Erste Symptome unmittelbar nach Heimkehr

Das Land Tirol bekräftigte am Donnerstag in einer Reaktion, mit der Entscheidung stehe nunmehr fest, dass die Behörden auch zivilrechtlich nicht rechtswidrig oder schuldhaft gehandelt hätten. Man habe „stets das Möglichste getan, um gegen die Corona-Pandemie anzukämpfen“. Die Sichtweisen des Landes seien nun auch höchstgerichtlich bestätigt worden. „Nun ist es an der Zeit, nach vorne zu blicken“, erklärte Landesamtsdirektor Herbert Forster in einer Aussendung.

Der deutsche Kläger war am 7. März nach Ischgl gereist und hatte während seines Aufenthalts mehrere Après-Ski-Lokale besucht. Erste Symptome einer Infektion traten unmittelbar nach seiner Heimkehr am 13. März auf.

Der Verbraucherschutzverein hatte im September 2020 erste Amtshaftungsklagen gegen die Republik eingebracht, das Landesgericht für Zivilrechtssachen in Wien wies diese aber mit der Begründung ab, dass der Republik für die betreffenden Zeiträume "weder ein schuldhaftes noch ein rechtswidriges Verhalten anzulasten" sei. Im Juli des Vorjahres hob das Wiener Oberlandesgericht (OLG) dieses Urteil auf, weil es mit Feststellungsmängeln behaftet sei. Die Rechtssache wurde zur Verfahrensergänzung und neuerlichen Entscheidung ans Landesgericht für Zivilrechtssachen zurückverwiesen.

Die Finanzprokuratur legte daraufhin Rekurs gegen die Entscheidung des OLG ein.

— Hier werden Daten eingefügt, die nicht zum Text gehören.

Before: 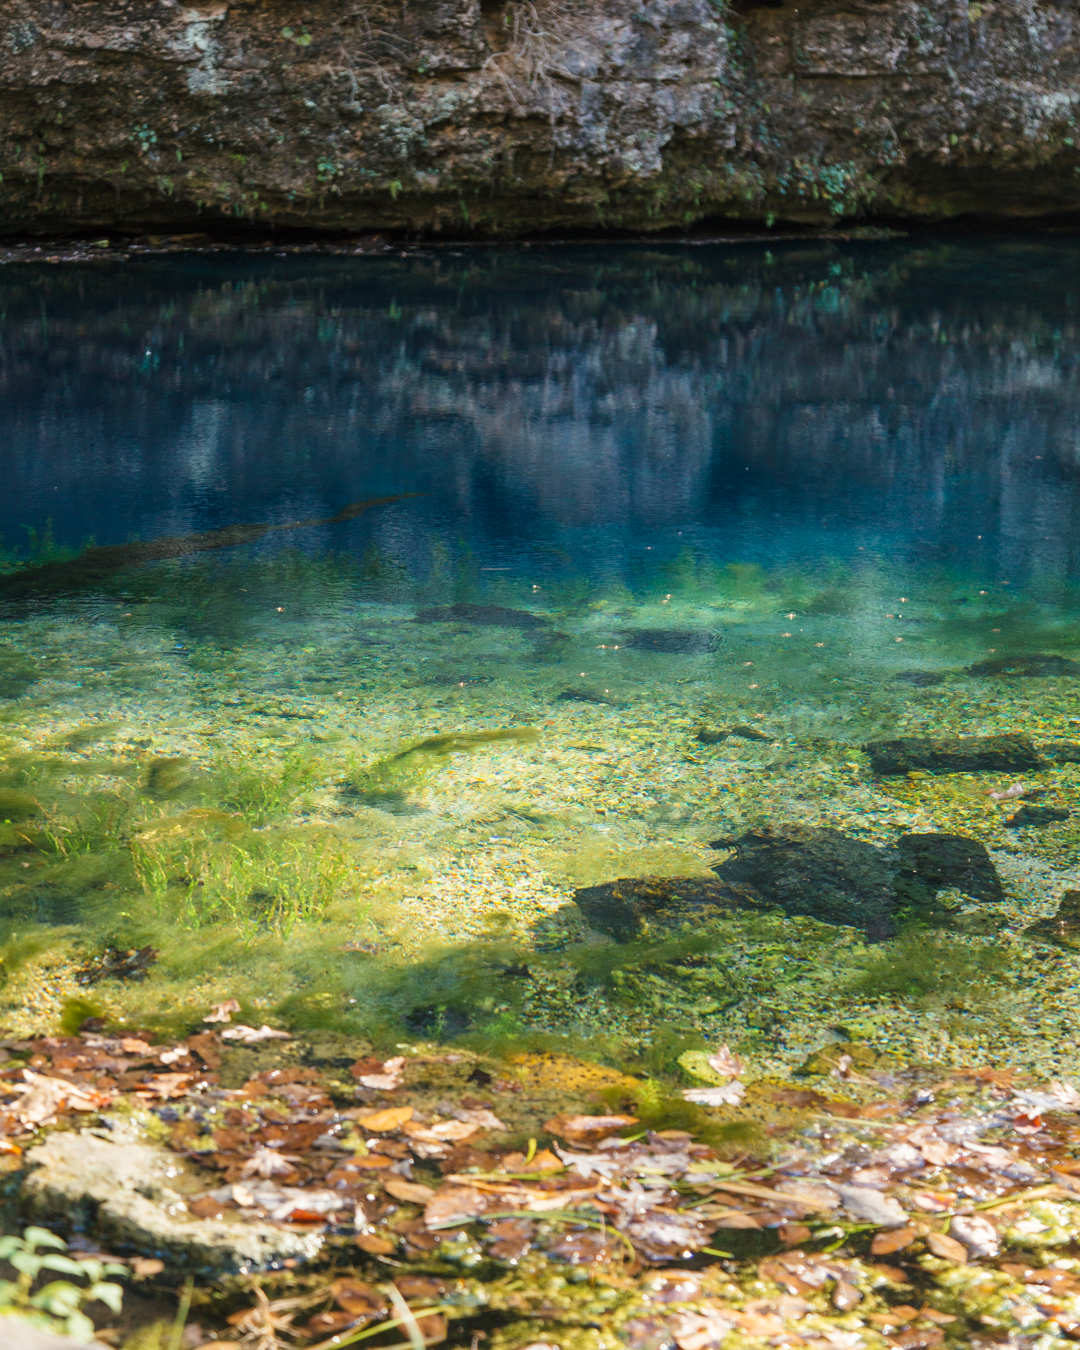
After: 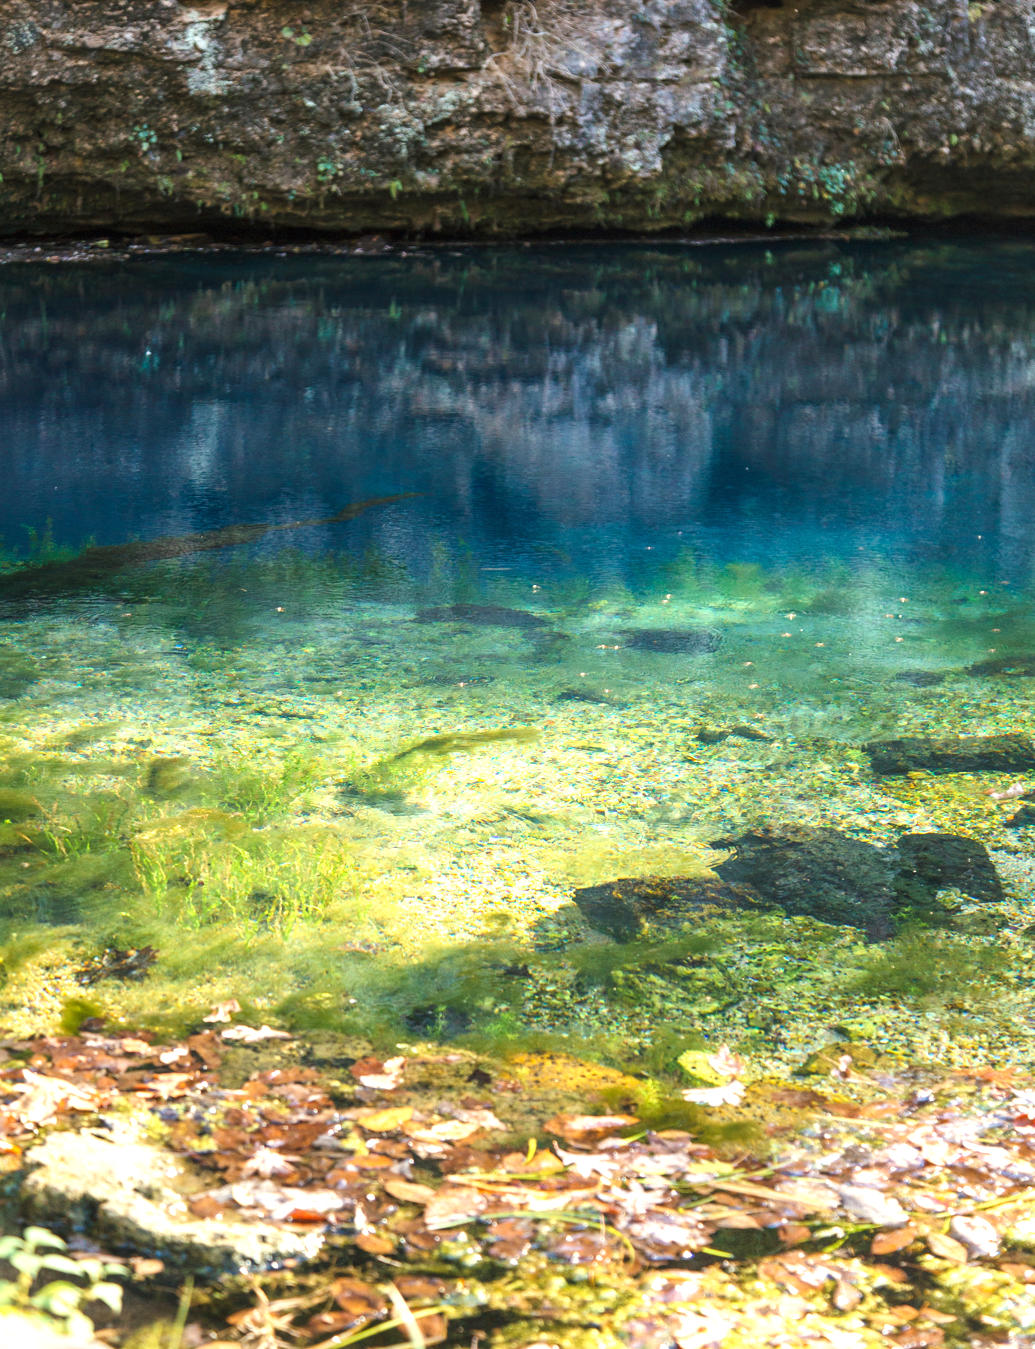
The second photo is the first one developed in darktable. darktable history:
crop: right 4.126%, bottom 0.031%
exposure: black level correction 0, exposure 0.7 EV, compensate exposure bias true, compensate highlight preservation false
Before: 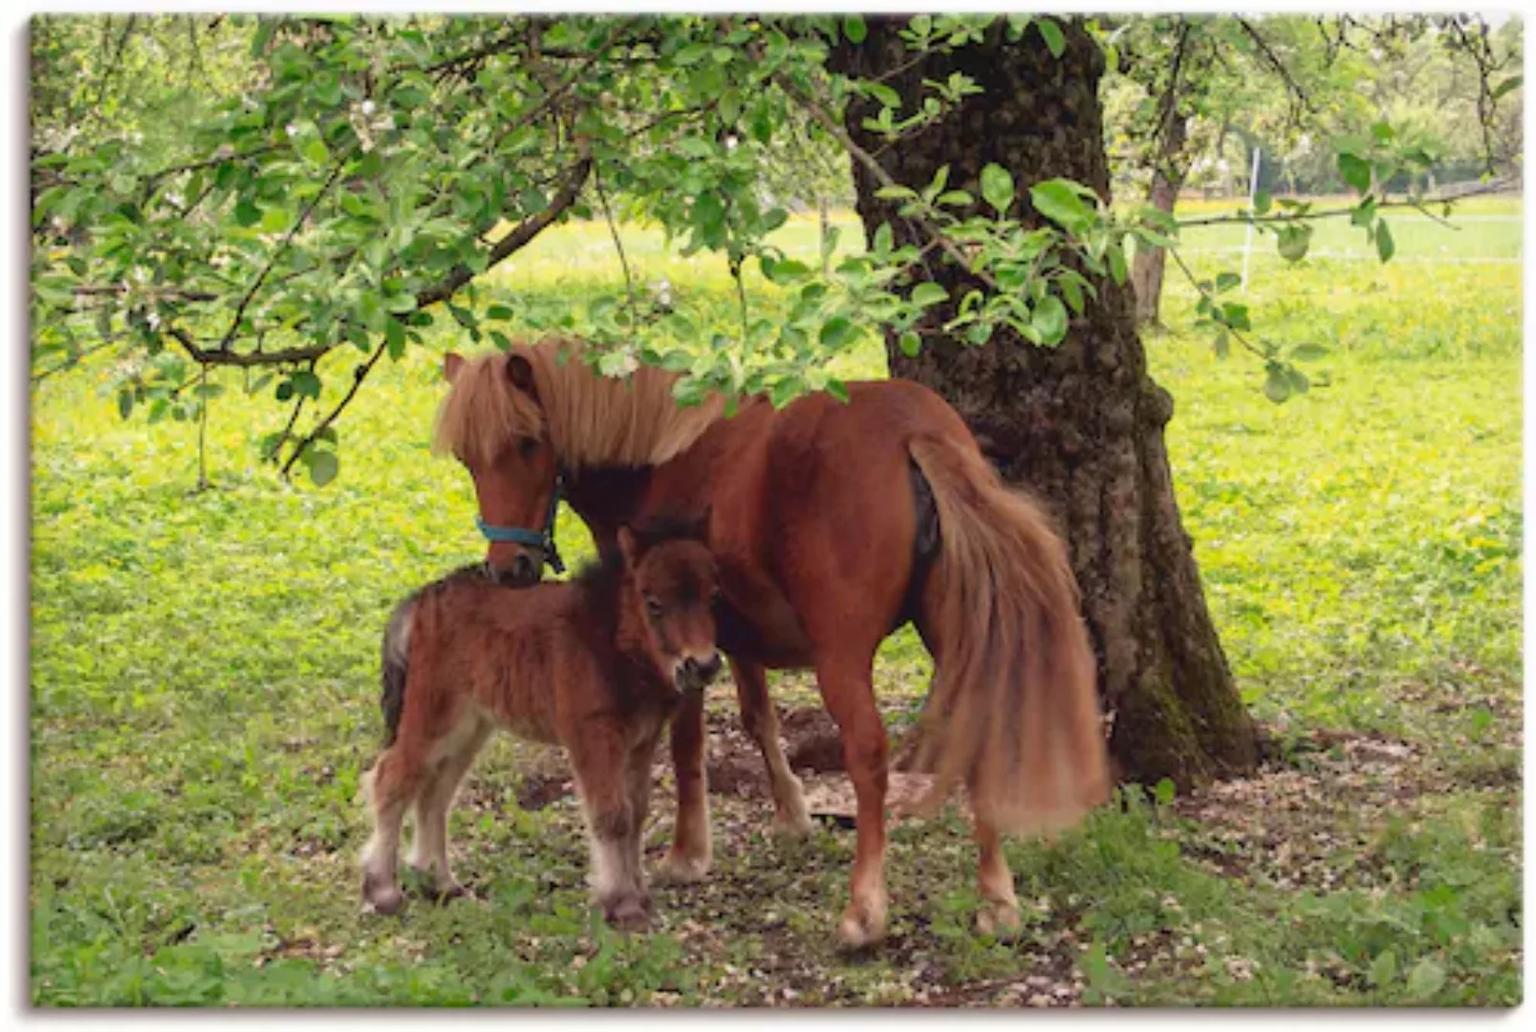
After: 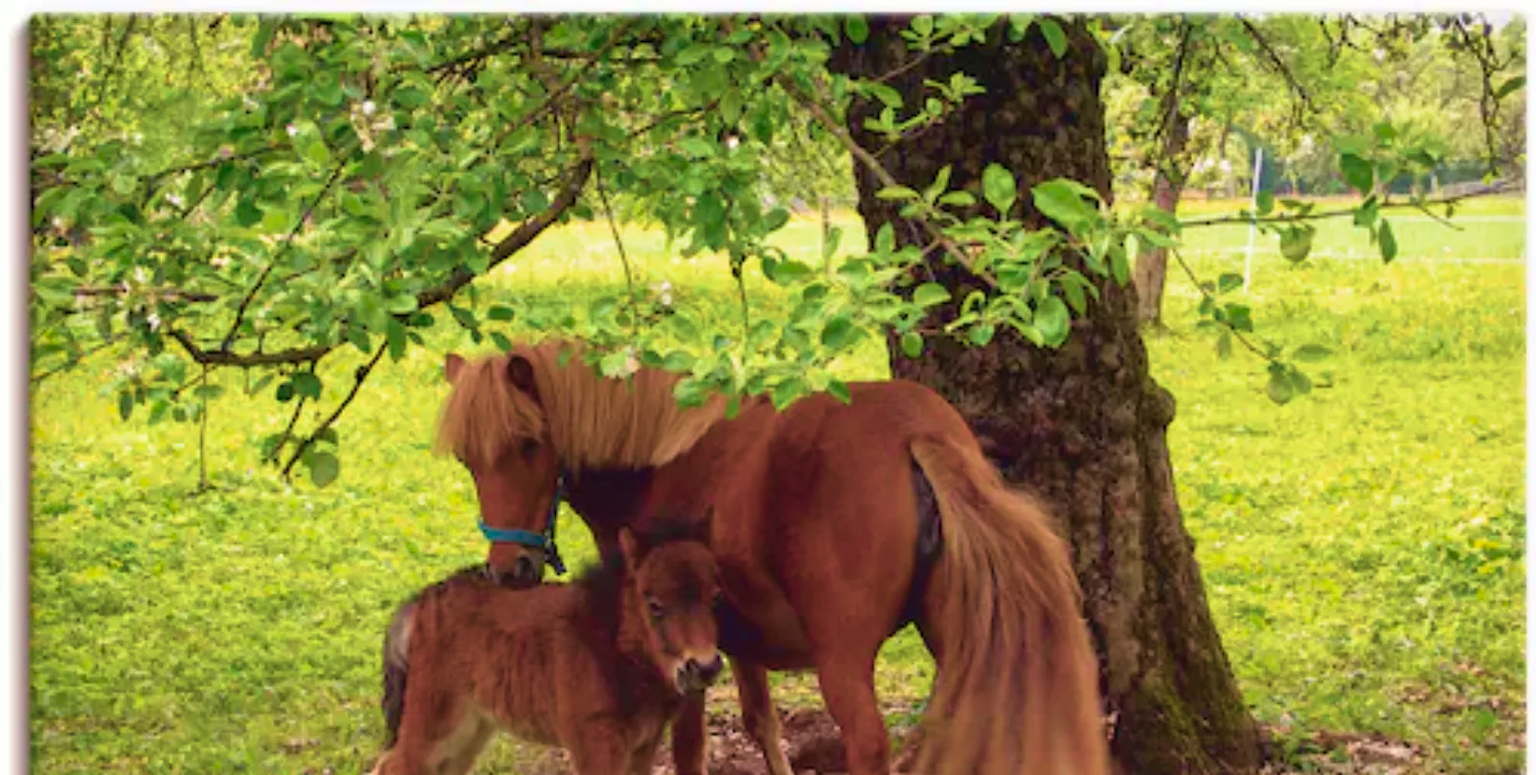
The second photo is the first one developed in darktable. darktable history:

Mit Erfolg, wie sich nun herausstellte.

Strafrechtlich ohne Konsequenzen

Bereits seit längerem stand unterdessen fest, dass die Causa Ischgl auch strafrechtlich ohne Konsequenzen bleibt. Einst hatten sich in der Causa fünf Personen strafrechtlichen Ermittlungen ausgesetzt gesehen. Dem Vernehmen nach handelte es sich dabei um den Tiroler Landesamtsdirektor Herbert Forster, den früheren Landecker Bezirkshauptmann Markus Maaß, den Ischgler Bürgermeister Werner Kurz sowie zwei Mitarbeiter der Bezirkshauptmannschaft. Letztlich wurden aber keine Anklagen erhoben. Es gebe keine Beweise dafür, "dass jemand schuldhaft etwas getan oder unterlassen hätte, das zu einer Erhöhung der Ansteckungsgefahr geführt hätte", hatte es in der Begründung unter anderem geheißen. Daraufhin kündigte der Verbraucherschutzverein (VSV) an, einen Fortführungsantrag zu stellen, der aber letztlich auch ohne Erfolg blieb.